▸ What the task asks
In the entries that follow, which lines hold the string "APERTURE"? List them.

▸ Entries supplied
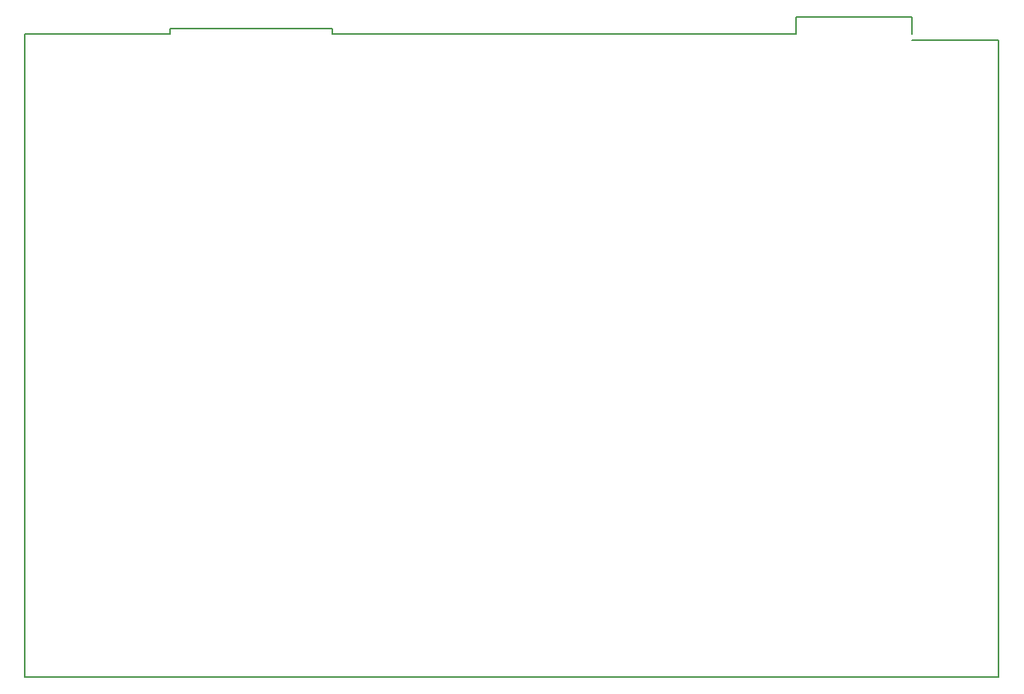
<source format=gbr>
G04 #@! TF.FileFunction,Profile,NP*
%FSLAX46Y46*%
G04 Gerber Fmt 4.6, Leading zero omitted, Abs format (unit mm)*
G04 Created by KiCad (PCBNEW 4.0.2-stable) date 11/23/2016 1:41:37 PM*
%MOMM*%
G01*
G04 APERTURE LIST*
%ADD10C,0.100000*%
%ADD11C,0.150000*%
G04 APERTURE END LIST*
D10*
D11*
X132080000Y-31750000D02*
X132080000Y-33655000D01*
X119380000Y-31750000D02*
X119380000Y-33020000D01*
X34925000Y-33655000D02*
X50800000Y-33655000D01*
X34925000Y-104140000D02*
X141605000Y-104140000D01*
X34925000Y-34290000D02*
X34925000Y-33655000D01*
X132080000Y-34290000D02*
X141605000Y-34290000D01*
X50800000Y-33020000D02*
X50800000Y-33655000D01*
X68580000Y-33020000D02*
X50800000Y-33020000D01*
X68580000Y-33655000D02*
X68580000Y-33020000D01*
X119380000Y-33655000D02*
X68580000Y-33655000D01*
X119380000Y-33020000D02*
X119380000Y-33655000D01*
X132080000Y-31750000D02*
X119380000Y-31750000D01*
X141605000Y-104140000D02*
X141605000Y-34290000D01*
X34925000Y-34290000D02*
X34925000Y-104140000D01*
M02*

</source>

▸ Your response
G04 APERTURE LIST*
G04 APERTURE END LIST*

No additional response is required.